● **SUPPLIED TEXT**:
_ _ _ _ _ _ _

2D Conformational density plot to identify clusters of population actually sampled frequently in GAMD runs.
- This is a direct representation of the GAMD sampling. In cases where the free-energy minima are accessible in the simulation conditions, the free-energy minima should correspond to the population density. This indicates that the measured region is conformationally well-behaved. However, if the free-energy minima is not really accessible due to either conformational constraints or lowe frequency of accessing due to high entropy, then the free-energy landscape and conformational density plots will be different. This is a tell-tale sign that the measured region has high entropy/flexibility.
- When the x- and y-axis parameters were chosen that correctly reflect the energetically relevant conformational changes, the free-energy landscape (potential-of-mean force plot, above) and conformational population landscape plot (below) would see well defined clusters of population.
###########
- Extract the quantitative number of population in the designated area in the density map
> 3_gamd_extract_popul.py
-in <X-input Y-input> [ Input data files ]
-col <column> [ Column number in file to read ]
-list <range list> [ List of X- and Y-ranges to collect, x-/y-ranges
separated by delimiters ',|;|:' ]
Optional:
-pwd <work directory> [ Path to working directory, beware of characters' \()' (def: ./) ]
-skip <skip line> [ Skip every other X input lines (def: 0) ]
-xrange <xmin xmax> [ Range of X-dimension to collect ] * not use if -list
-yrange <ymin ymax> [ Range of Y-dimension to collect ] * not use if -list
-h, --help [ show this help message and exit ]
#####
# example input for -list file:
# 0 1 , 3 5.5 # population_1: x-range [0, 1] ; y-range [3, 5.5]
# 3.5 6.0 ; 3 5.5 # population_2: x-range [3.5,6.0] ; y-range [3, 5.5]
# 3.5 5.0 : 10 15 # population_2: x-range [3.5,5.0] ; y-range [10, 15]
#####
e.g.> ./3_gamd_extract_popul.py \
-in ./data/fgf21-v16-s2-cp.all.204-208.rmsd.txt.bz2 ./data/fgf21-v16-s2-cp.all.dist_p205-w208.txt.bz2 \
-col 2 \
-pwd /PATH-TO-WORKING-DIRECTORY \
-list ./data/step_3.gamd_popul_amount.list
-------------------------------
# X-range [ 0.0 , 1.0 ] | Y-range [ 0.0 , 4.0 ]
% Population: 36.15
# X-range [ 1.0 , 3.0 ] | Y-range [ 0.0 , 4.0 ]
% Population: 20.29
# X-range [ 1.0 , 4.0 ] | Y-range [ 4.0 , 10.0 ]
% Population: 40.53
# % Total Population: 96.98
- This script counts the frequency MD frames falling within specified ranges in a 2D landscape. This is essentially binning to see what is the size of different conformational populations.

_ _ _ _ _ _ _

● **SUPPLIED DATA**:
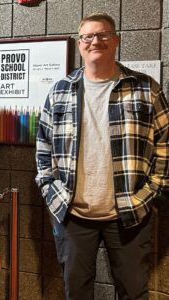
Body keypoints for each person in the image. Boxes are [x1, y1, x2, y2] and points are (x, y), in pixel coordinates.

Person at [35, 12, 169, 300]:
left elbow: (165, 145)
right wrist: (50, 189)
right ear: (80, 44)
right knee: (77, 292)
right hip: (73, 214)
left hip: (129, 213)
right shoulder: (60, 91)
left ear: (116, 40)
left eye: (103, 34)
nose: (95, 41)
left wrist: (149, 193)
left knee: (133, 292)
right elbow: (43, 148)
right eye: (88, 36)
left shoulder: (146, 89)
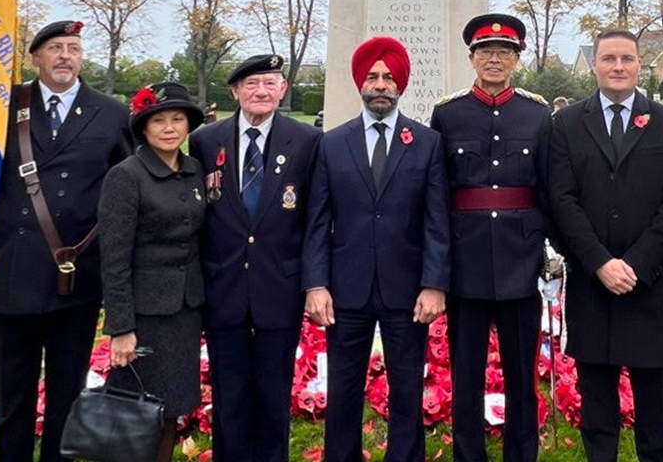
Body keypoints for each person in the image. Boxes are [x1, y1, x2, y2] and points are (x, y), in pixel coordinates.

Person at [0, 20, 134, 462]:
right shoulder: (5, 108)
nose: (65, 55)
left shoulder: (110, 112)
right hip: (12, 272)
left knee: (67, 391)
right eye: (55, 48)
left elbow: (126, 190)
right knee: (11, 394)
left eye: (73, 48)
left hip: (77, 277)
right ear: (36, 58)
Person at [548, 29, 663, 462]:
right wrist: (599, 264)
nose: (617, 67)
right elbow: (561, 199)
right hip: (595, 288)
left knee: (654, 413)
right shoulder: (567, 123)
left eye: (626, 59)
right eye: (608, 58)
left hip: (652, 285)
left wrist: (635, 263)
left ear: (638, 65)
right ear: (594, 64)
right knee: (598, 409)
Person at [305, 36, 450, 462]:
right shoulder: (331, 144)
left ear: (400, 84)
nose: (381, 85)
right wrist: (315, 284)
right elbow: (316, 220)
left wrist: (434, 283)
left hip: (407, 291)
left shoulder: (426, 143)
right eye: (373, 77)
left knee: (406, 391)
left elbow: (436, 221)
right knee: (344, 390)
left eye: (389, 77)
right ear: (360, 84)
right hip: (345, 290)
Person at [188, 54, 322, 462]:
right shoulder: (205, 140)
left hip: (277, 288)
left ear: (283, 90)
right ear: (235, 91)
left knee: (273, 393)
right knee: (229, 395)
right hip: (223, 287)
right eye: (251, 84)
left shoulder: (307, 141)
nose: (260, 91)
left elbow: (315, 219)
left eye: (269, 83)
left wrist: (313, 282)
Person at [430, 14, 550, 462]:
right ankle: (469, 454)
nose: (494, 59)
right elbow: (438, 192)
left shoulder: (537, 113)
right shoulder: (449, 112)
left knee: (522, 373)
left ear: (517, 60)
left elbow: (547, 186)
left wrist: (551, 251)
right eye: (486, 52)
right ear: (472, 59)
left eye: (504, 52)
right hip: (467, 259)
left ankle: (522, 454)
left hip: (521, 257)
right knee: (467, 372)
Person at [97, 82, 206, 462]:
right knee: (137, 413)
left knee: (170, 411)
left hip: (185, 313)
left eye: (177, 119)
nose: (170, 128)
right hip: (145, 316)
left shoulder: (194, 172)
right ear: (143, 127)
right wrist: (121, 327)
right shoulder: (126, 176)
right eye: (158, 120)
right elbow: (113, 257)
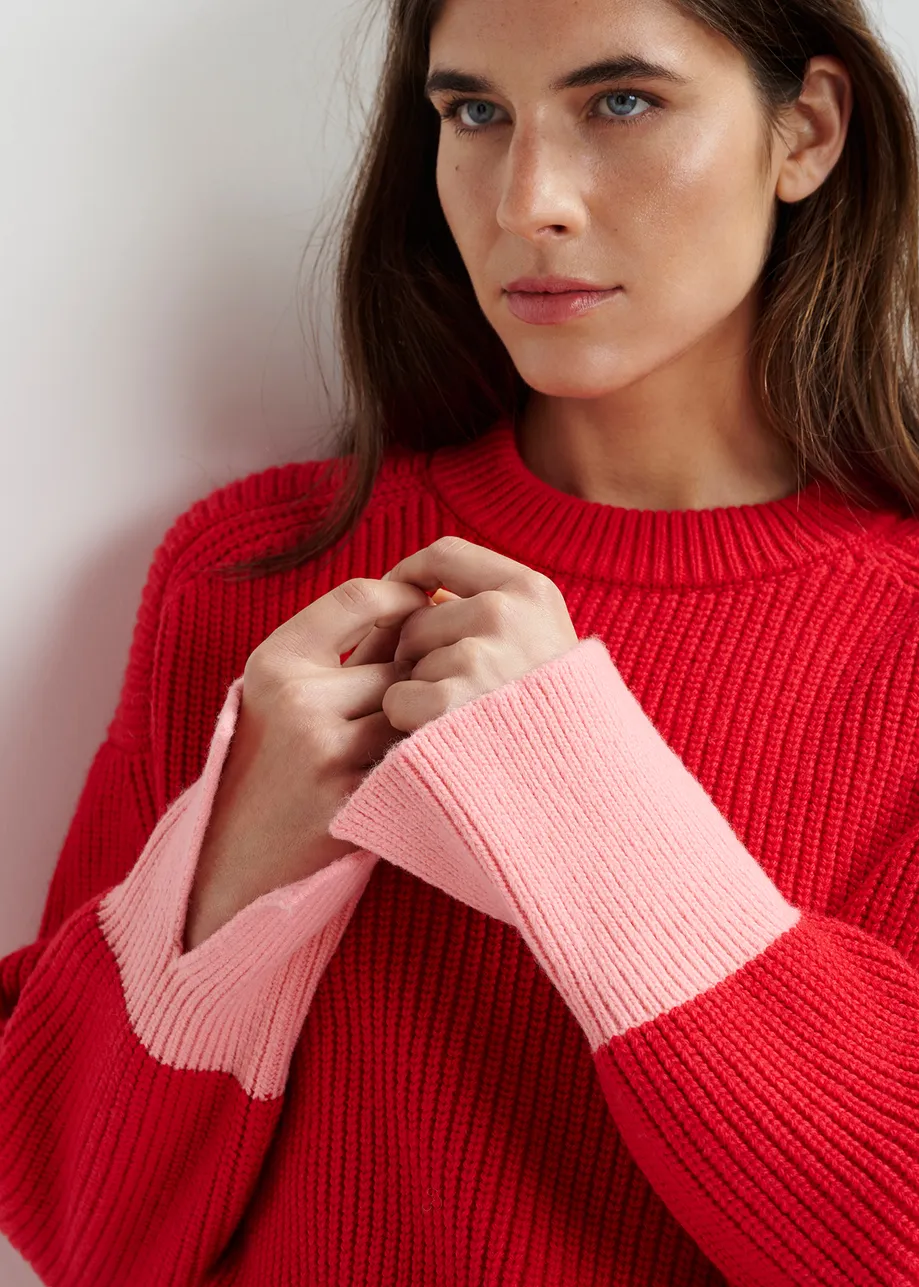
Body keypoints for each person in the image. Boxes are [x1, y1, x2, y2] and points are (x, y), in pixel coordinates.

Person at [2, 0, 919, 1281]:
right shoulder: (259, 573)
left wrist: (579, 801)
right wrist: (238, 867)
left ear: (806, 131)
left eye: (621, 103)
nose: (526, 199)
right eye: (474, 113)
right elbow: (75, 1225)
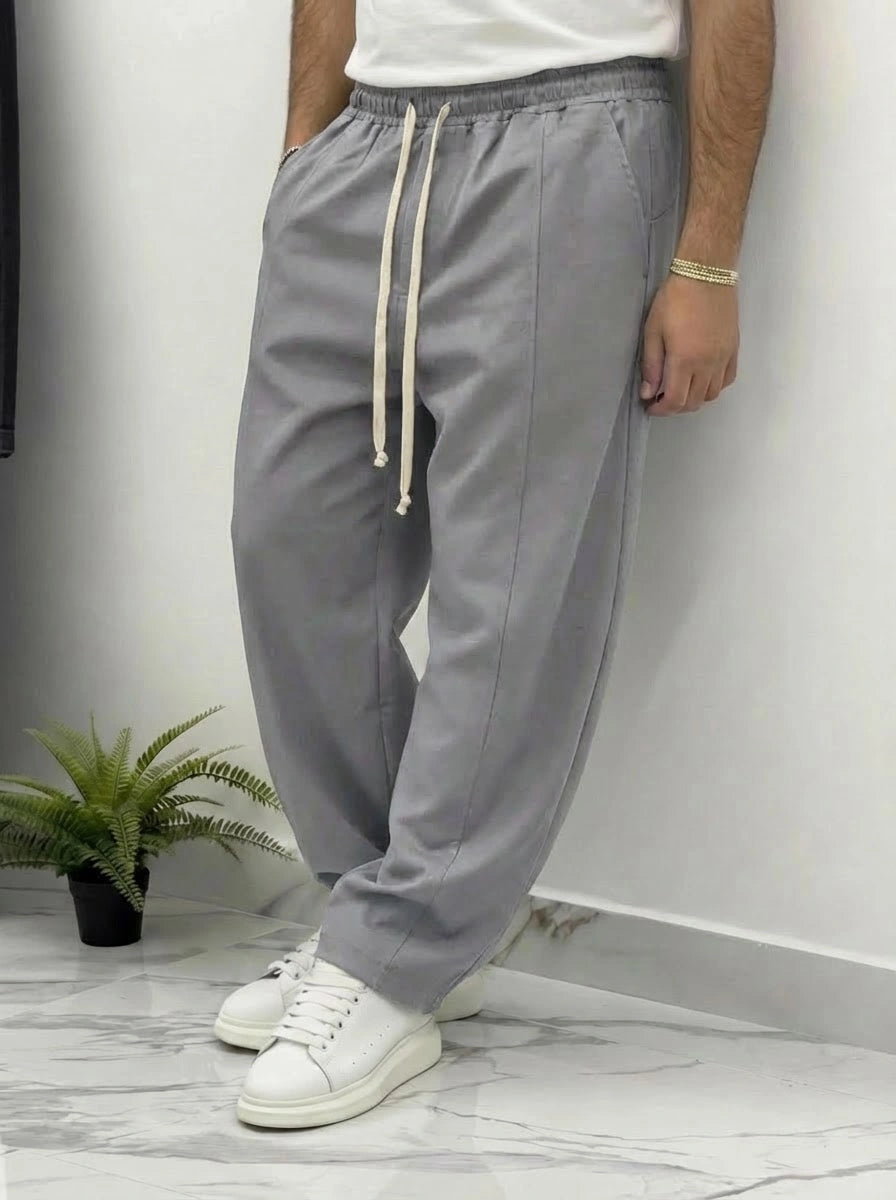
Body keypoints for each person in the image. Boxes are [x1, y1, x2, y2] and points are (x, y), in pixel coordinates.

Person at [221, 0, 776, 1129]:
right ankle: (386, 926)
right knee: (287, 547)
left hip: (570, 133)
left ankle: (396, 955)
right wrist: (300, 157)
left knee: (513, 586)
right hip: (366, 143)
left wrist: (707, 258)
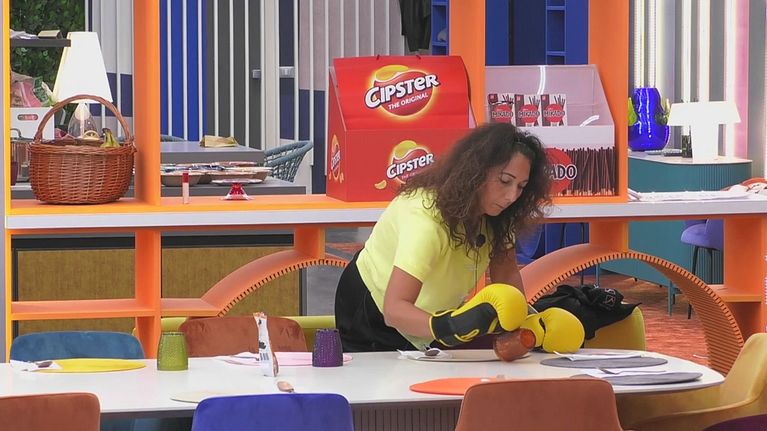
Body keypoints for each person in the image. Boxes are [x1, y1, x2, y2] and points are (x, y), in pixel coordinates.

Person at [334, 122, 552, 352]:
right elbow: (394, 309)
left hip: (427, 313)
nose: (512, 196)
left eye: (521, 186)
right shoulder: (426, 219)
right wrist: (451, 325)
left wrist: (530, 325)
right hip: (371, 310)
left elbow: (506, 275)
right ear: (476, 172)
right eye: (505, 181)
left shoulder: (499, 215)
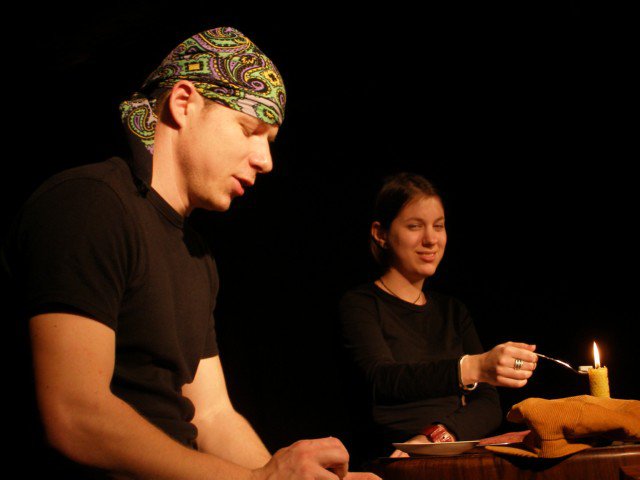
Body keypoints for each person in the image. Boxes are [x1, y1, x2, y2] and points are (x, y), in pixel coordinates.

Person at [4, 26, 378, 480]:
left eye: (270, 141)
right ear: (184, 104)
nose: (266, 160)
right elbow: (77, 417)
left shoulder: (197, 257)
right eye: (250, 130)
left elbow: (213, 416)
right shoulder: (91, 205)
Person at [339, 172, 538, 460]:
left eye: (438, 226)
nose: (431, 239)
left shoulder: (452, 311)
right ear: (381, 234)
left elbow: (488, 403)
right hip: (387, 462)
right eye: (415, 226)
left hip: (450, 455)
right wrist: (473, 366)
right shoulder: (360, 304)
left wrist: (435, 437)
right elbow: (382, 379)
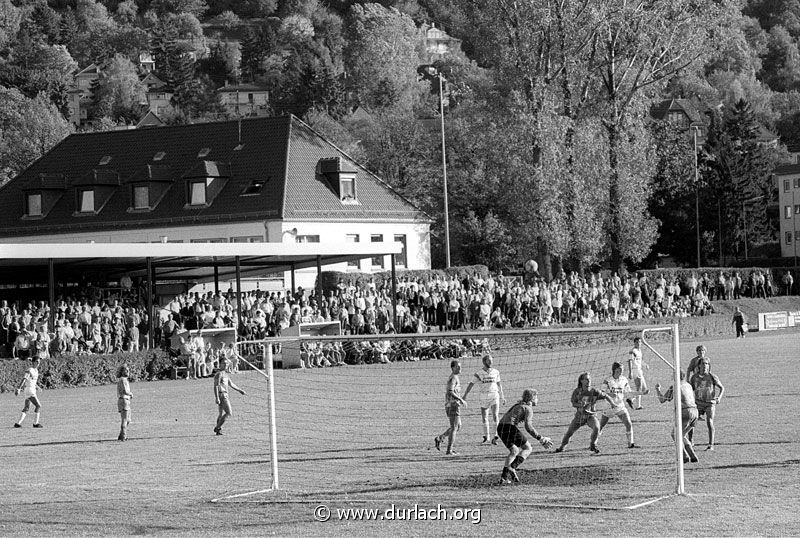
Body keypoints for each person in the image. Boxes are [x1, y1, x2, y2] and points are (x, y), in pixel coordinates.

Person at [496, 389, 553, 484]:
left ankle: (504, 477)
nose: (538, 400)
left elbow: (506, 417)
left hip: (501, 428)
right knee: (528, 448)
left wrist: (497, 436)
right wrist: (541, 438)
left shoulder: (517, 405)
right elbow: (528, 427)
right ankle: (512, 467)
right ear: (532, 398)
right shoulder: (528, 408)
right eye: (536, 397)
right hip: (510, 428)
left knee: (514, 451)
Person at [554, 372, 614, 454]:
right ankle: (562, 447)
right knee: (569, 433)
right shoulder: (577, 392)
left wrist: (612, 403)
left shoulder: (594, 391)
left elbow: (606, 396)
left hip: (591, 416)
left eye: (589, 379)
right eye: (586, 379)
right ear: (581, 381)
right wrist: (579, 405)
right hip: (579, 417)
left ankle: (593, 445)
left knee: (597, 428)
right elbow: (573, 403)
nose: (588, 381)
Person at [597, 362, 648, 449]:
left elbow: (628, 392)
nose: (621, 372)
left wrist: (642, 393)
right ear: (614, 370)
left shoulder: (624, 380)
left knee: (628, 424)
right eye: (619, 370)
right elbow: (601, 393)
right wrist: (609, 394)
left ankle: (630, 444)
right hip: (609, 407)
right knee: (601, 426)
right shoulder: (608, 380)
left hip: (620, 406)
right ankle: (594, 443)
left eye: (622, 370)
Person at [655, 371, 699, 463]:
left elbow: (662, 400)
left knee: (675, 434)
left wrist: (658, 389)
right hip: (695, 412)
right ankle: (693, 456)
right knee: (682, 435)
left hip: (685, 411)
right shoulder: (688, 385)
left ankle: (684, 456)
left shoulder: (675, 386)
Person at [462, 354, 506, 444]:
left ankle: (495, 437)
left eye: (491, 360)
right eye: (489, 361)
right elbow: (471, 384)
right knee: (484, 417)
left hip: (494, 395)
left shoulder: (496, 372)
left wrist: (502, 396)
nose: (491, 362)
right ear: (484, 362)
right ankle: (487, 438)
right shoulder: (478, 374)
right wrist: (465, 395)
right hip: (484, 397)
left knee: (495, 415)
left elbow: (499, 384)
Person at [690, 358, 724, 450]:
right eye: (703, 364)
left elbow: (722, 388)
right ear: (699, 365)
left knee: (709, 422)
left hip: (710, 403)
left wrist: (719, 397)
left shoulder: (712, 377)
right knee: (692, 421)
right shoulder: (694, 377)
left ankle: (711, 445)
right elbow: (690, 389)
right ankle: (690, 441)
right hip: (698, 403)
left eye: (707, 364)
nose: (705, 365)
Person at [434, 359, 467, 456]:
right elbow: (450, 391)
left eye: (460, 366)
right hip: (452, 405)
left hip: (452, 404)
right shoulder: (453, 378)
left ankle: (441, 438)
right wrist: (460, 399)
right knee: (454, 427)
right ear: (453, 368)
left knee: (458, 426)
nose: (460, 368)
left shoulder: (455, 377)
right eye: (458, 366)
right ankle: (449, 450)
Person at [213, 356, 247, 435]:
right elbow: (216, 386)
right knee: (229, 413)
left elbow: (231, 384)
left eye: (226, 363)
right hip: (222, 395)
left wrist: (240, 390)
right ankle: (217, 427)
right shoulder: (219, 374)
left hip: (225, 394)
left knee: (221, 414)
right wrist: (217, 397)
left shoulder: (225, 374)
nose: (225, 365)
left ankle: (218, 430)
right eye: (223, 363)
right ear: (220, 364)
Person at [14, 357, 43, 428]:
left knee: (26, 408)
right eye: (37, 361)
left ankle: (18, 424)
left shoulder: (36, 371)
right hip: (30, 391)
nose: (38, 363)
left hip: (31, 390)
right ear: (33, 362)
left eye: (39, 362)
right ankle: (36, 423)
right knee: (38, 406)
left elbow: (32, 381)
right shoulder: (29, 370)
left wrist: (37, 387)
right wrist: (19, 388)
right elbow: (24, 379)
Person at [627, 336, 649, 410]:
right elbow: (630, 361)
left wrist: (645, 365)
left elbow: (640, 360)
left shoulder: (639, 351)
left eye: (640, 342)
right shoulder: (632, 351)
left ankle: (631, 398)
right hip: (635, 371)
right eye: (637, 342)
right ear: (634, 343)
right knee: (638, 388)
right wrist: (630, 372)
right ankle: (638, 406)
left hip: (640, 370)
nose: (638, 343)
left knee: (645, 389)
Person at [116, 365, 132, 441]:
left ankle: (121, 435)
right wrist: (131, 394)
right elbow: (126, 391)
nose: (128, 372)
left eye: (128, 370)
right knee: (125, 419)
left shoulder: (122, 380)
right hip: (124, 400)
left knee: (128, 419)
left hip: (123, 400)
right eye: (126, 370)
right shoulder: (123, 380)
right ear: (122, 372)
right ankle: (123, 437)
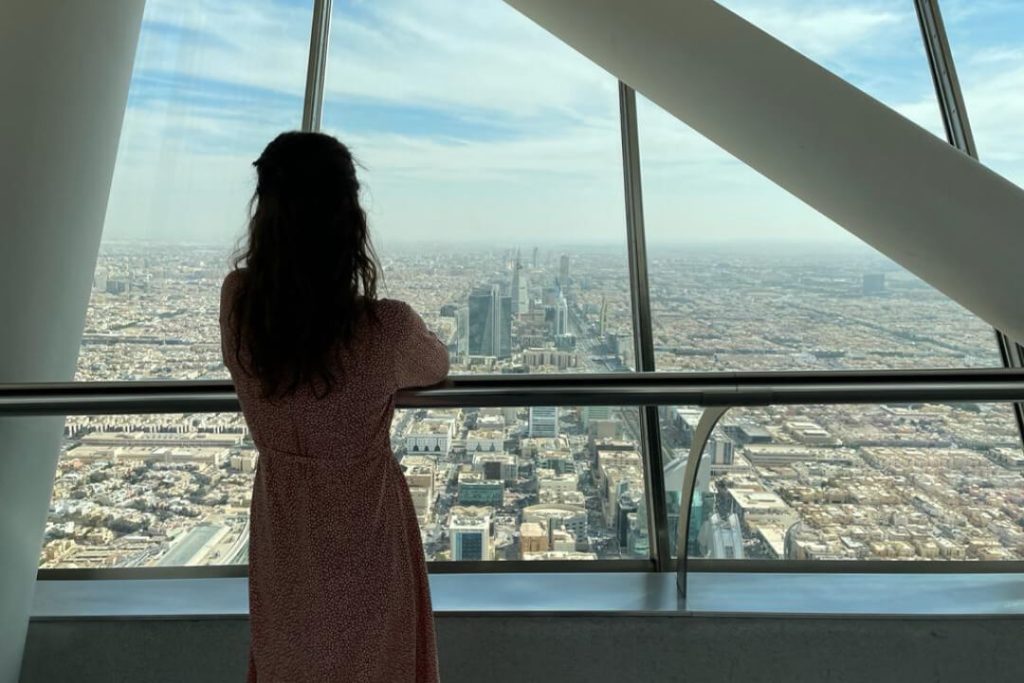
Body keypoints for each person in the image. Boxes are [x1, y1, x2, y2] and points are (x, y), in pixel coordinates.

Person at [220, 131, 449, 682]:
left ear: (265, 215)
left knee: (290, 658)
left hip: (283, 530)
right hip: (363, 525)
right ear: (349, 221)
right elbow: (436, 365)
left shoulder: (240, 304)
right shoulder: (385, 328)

_ _ _ _ _ _ _

● **EXPLORE THE MATERIAL**:
(1) According to the GAMD analysis notes, why does a mismatch between the free-energy landscape and the conformational density plot point to a region with high entropy or flexibility?
(2) Extend the GAMD analysis notes, picking up after their final sentence.

● **RESPONSES TO THE EXERCISE**:
(1) The density plot shows only the conformations the simulation actually sampled frequently. When the region is well-behaved, the free-energy minima are accessible, so they line up with the population density. If the minima are not really reached, because of conformational constraints or because high entropy makes them rarely visited, the two plots diverge. That divergence signals high entropy or flexibility.

(2)
- See the example file: test_step_3.gamd_popul_amount.csh
Population number extracted from the heatmap
Double-mutant thermodynamics cycle
##############
- Running scripts with calculations that are used by the main scripts
gamd_reweight-1d.py # from original script
gamd_reweight_2d2.py # modified from gamd_reweight-2d.py, settings are handled by 2_gamd_reweight_run2d.csh
- These are the acutal analysis scripts that 2_gamd_reweight_runX.py scripts call. They are now modified for use with Python 3.6+.
- They are modernized from the original analysis script (python2.6-, ca.2014) to enhance the image generation capacity.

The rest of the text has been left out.